I realize I should contextualize my ire: This is all part of a larger dissatisfaction with the profession's current fixation with pragmatism and aversion to any broader progressive mission. Maybe the post-critics can take their own advice and pragmatically recognize that here and now, in what will be perhaps the largest reconstruction efforts in the history of this country, there are myriad opportunities for architects to do what they do best without playing into the hands of a reactionary regime.

Obviously I could go on and on. And indeed I will. But in the meantime, here are some of the latest responses/criticisms/thoughts on the topic of Katrina's New Urbanism:
  • Why not start with a fan of New Urbanism, like this blogger, who claims (in a grammatical tour-de-force worthy of our prez-dint) that "What we need is suburbs, farms and living, thriving cities, not one or the other."
  • Blogger Nancy Levinson has some interesting (and refreshingly optimistic) comments on the "disaster after the disaster." Includes her initial misgivings about New Urbanism as well as a follow-up piece on the need to broaden the reconstruction discussion beyond style to larger issues of urban and ecological infrastructure.
  • By far the most direct, enjoyable, and all-around best piece I've read recently on post-Katrina: Mike Davis's piece "Gentrifying Disaster" from Mother Jones.

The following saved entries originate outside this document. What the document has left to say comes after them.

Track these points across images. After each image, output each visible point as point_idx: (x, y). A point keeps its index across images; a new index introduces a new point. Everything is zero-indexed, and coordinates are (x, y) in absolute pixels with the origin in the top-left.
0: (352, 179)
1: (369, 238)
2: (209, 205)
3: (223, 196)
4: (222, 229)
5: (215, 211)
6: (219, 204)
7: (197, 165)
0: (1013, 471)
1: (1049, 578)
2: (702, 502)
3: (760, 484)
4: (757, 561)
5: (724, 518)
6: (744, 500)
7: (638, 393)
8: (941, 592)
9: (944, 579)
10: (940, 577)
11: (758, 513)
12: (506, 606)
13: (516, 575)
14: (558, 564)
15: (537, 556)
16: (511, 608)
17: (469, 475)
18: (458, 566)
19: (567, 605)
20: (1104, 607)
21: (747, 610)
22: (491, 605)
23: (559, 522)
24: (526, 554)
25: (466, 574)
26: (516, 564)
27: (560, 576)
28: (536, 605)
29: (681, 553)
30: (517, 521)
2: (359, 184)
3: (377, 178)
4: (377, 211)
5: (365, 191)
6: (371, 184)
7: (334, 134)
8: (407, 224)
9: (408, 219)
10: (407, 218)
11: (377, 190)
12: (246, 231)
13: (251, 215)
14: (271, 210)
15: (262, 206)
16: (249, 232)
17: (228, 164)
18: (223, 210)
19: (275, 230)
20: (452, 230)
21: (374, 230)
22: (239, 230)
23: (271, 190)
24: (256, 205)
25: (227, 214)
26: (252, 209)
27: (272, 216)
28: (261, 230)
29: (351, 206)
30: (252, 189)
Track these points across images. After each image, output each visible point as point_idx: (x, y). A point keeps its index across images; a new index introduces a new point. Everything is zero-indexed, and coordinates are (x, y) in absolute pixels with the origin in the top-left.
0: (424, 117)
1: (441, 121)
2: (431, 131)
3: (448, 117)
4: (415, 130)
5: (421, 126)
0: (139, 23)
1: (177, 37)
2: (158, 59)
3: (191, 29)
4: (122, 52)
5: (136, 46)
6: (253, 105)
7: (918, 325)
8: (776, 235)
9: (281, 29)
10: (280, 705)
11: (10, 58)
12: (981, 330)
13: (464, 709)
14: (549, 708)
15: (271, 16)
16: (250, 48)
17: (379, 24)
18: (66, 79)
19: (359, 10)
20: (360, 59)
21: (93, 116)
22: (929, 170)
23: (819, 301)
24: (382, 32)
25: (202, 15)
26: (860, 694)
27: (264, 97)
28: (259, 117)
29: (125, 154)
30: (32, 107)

If you read nothing else, read this. Good enough for me to cite twice in one post.
  • Christopher Hawthorne's piece in the LA Times that clarifies what exactly is at stake. Hawthorne explicitly makes the parallel between the New Urbanists and their right-wing patrons:
"The Biloxi charrette, in other words, may go down as the architectural elite's Ohio: the place it watched rather helplessly as its ideological opponents outclassed it notthrough nimble thinking or grand theory or inspiring plans but simply by being more disciplined and better organized."